[Stored records]
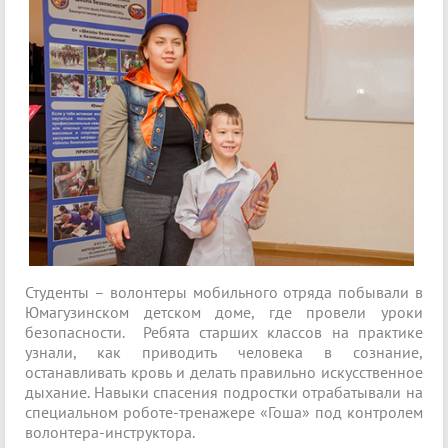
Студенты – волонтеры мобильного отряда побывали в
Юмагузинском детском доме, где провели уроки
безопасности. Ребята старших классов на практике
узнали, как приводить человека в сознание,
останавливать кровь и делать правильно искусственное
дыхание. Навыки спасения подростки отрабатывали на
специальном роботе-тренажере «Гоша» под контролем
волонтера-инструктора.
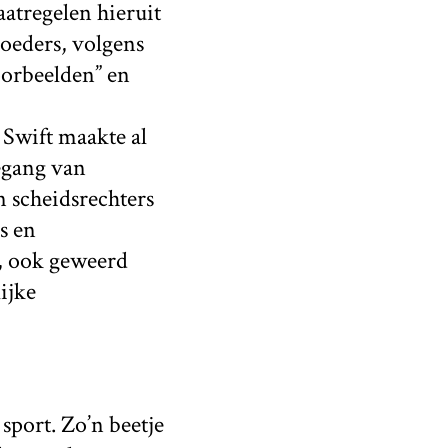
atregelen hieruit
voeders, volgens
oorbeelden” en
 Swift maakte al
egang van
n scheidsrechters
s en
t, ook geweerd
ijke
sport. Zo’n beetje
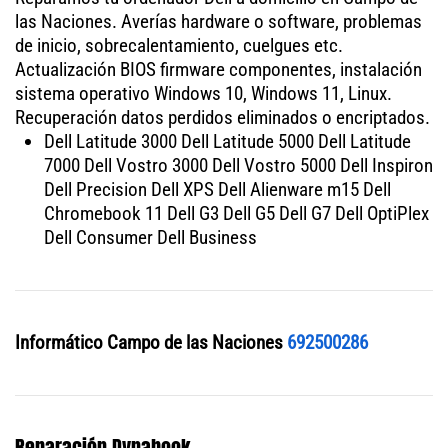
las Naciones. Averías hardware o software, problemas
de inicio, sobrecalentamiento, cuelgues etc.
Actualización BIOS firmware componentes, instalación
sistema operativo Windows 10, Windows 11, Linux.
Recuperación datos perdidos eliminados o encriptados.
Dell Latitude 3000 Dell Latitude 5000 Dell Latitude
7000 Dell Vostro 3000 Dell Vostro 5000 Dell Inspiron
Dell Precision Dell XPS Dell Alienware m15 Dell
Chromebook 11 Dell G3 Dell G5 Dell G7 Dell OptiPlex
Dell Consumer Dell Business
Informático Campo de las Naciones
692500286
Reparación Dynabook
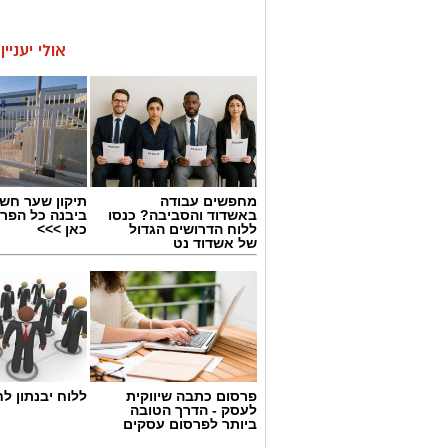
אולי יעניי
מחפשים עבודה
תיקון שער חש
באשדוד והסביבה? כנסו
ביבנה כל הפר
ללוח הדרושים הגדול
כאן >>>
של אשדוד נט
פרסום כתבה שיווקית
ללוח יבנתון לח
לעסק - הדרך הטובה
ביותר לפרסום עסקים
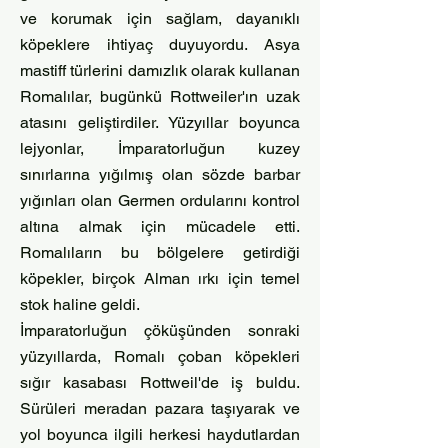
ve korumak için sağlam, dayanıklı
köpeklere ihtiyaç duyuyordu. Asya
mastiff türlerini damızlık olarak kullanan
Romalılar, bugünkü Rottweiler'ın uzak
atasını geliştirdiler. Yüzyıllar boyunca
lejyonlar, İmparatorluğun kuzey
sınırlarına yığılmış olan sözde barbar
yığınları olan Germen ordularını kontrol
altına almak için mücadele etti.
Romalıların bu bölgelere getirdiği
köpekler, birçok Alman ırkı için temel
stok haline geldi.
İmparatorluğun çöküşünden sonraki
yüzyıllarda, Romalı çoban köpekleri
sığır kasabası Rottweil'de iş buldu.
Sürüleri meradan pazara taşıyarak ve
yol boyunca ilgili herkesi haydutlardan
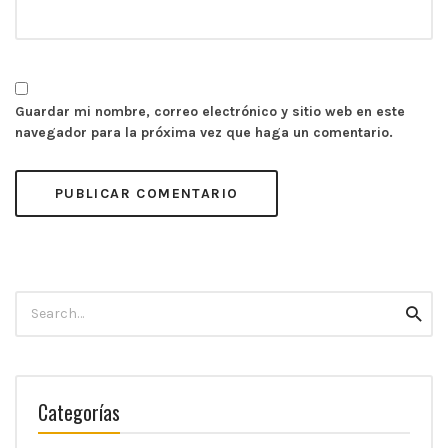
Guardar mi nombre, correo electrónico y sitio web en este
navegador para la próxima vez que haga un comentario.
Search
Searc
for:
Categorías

_Exercise aim_
Please rewrite the text of all the rows above, replacing every "Dell" with "DELL" and changing nothing else. Leave the pictures out of your answer.

_Problem solution_
Студенты – волонтеры мобильного отряда побывали в
Юмагузинском детском доме, где провели уроки
безопасности. Ребята старших классов на практике
узнали, как приводить человека в сознание,
останавливать кровь и делать правильно искусственное
дыхание. Навыки спасения подростки отрабатывали на
специальном роботе-тренажере «Гоша» под контролем
волонтера-инструктора.
atregelen hieruit
voeders, volgens
oorbeelden” en
 Swift maakte al
egang van
n scheidsrechters
s en
t, ook geweerd
ijke
sport. Zo’n beetje
las Naciones. Averías hardware o software, problemas
de inicio, sobrecalentamiento, cuelgues etc.
Actualización BIOS firmware componentes, instalación
sistema operativo Windows 10, Windows 11, Linux.
Recuperación datos perdidos eliminados o encriptados.
DELL Latitude 3000 DELL Latitude 5000 DELL Latitude
7000 DELL Vostro 3000 DELL Vostro 5000 DELL Inspiron
DELL Precision DELL XPS DELL Alienware m15 DELL
Chromebook 11 DELL G3 DELL G5 DELL G7 DELL OptiPlex
DELL Consumer DELL Business
Informático Campo de las Naciones
692500286
Reparación Dynabook
אולי יעניי
מחפשים עבודה
תיקון שער חש
באשדוד והסביבה? כנסו
ביבנה כל הפר
ללוח הדרושים הגדול
כאן >>>
של אשדוד נט
פרסום כתבה שיווקית
ללוח יבנתון לח
לעסק - הדרך הטובה
ביותר לפרסום עסקים
ve korumak için sağlam, dayanıklı
köpeklere ihtiyaç duyuyordu. Asya
mastiff türlerini damızlık olarak kullanan
Romalılar, bugünkü Rottweiler'ın uzak
atasını geliştirdiler. Yüzyıllar boyunca
lejyonlar, İmparatorluğun kuzey
sınırlarına yığılmış olan sözde barbar
yığınları olan Germen ordularını kontrol
altına almak için mücadele etti.
Romalıların bu bölgelere getirdiği
köpekler, birçok Alman ırkı için temel
stok haline geldi.
İmparatorluğun çöküşünden sonraki
yüzyıllarda, Romalı çoban köpekleri
sığır kasabası Rottweil'de iş buldu.
Sürüleri meradan pazara taşıyarak ve
yol boyunca ilgili herkesi haydutlardan
Guardar mi nombre, correo electrónico y sitio web en este
navegador para la próxima vez que haga un comentario.
Search
Searc
for:
Categorías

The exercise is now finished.